Le terrorisme islamique constitue une menace extérieure et intérieure d’une radicale nouveauté. Au-delà du Moyen-Orient et de l’Afrique, il se déploie au cœur de nos sociétés. Les démocratures, telles la Russie et la Turquie, partagent la détestation des démocraties et les coups de force, excellant à générer des conflits hybrides pour assouvir leurs ambitions de puissance. Le cyberespace contribue à priver les États du monopole de la violence.
La victoire de la démocratie face au djihad ou aux démocratures suppose un profond changement de notre stratégie, de nos doctrines, de notre culture, de notre organisation, des moyens que nous sommes prêts à consacrer à la sécurité. Et ce tant en France qu’en Europe. Dès lors, s’imposent cinq priorités pour combler nos failles et dysfonctionnements.
- À risques globaux sécurité globale. Or les politiques publiques qui participent à la sécurité demeurent hétérogènes et non coordonnées, les administrations fonctionnent en silos, les partenariats entre secteur public et privé demeurent l’exception. D’où l’urgence de créer auprès du président de la République un Conseil de sécurité nationale.
- Alors que près d’un million de personnes mobilisant 63 milliards d’euros travaillent à la sécurité publique et privée en France, leurs responsabilités et leurs doctrines sont imprécises, leurs statuts et leurs domaines d’intervention conflictuels, leurs interventions cloisonnées, à l’image du renseignement qui compte 6 services relevant de 3 ministères. Il est vital de doter le ministère de l’Intérieur d’un centre opérationnel permanent, de réorganiser le renseignement et les forces d’intervention afin d’offrir un minimum d’égalité des Français devant la sécurité.
- La France consacre 34 % de son PIB aux transferts sociaux contre 1,5 % à sa défense et 0,7 % à sa sécurité intérieure. Un réinvestissement s’impose, qui porte l’effort de défense à 2 % du PIB à l’horizon de 2025, soit une hausse de 2,2 milliards par an équivalente à l’effort engagé en Allemagne, et le budget de la sécurité intérieure à 1 % du PIB.
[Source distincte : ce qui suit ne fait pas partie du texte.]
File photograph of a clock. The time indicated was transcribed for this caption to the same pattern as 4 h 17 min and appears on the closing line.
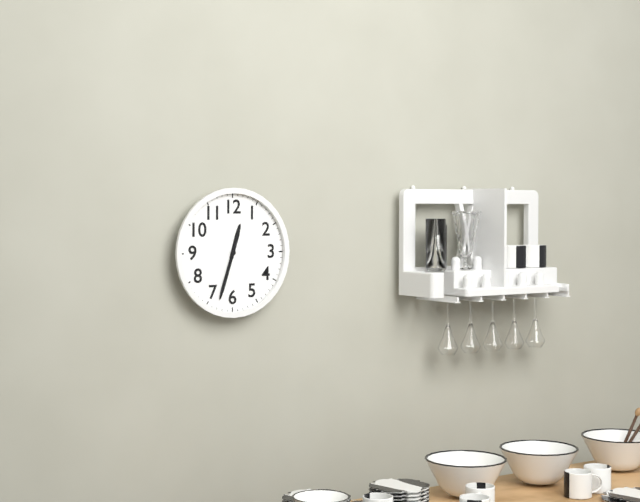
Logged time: 12 h 33 min
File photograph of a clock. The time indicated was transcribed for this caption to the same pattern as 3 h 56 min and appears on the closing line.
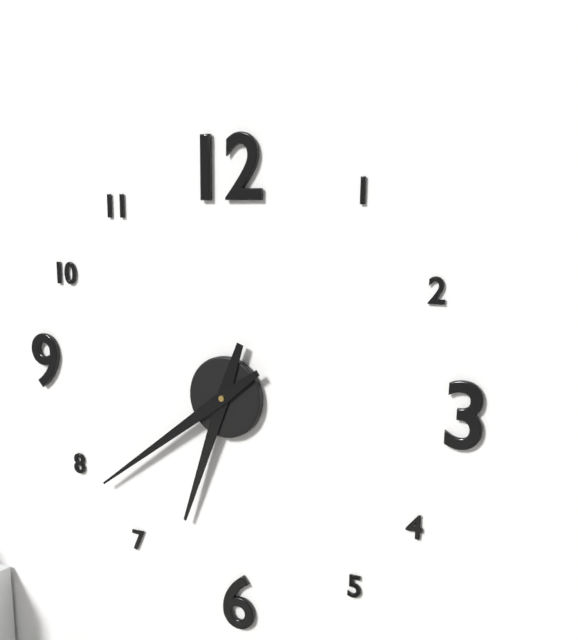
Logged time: 6 h 39 min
- Les entreprises, qui sont à la fois des cibles et des acteurs, doivent investir. L’industrie de défense est une filière d’excellence dont l’innovation et l’internationalisation méritent d’être accélérées. Mais les citoyens doivent aussi se réengager en se formant aux situations d’urgence, en se mobilisant au sein de la réserve opérationnelle, en soutenant la réorientation d’une partie – minime – des dépenses sociales dans la modernisation de l’État régalien.
- Après le Brexit, il est indispensable de contrer la désintégration de l’Europe par le lancement d’une Union pour la sécurité dont les missions comprendraient la lutte contre le terrorisme, la protection des infrastructures essentielles et le contrôle des frontières extérieures de l’Union.
La France reste seule en Europe à siéger en permanence au Conseil de sécurité de l’ONU, à compter parmi les puissances nucléaires, à disposer d’une capacité de commandement et de projection. C’est une responsabilité majeure. N’attendons pas d’être battus pour nous en montrer dignes.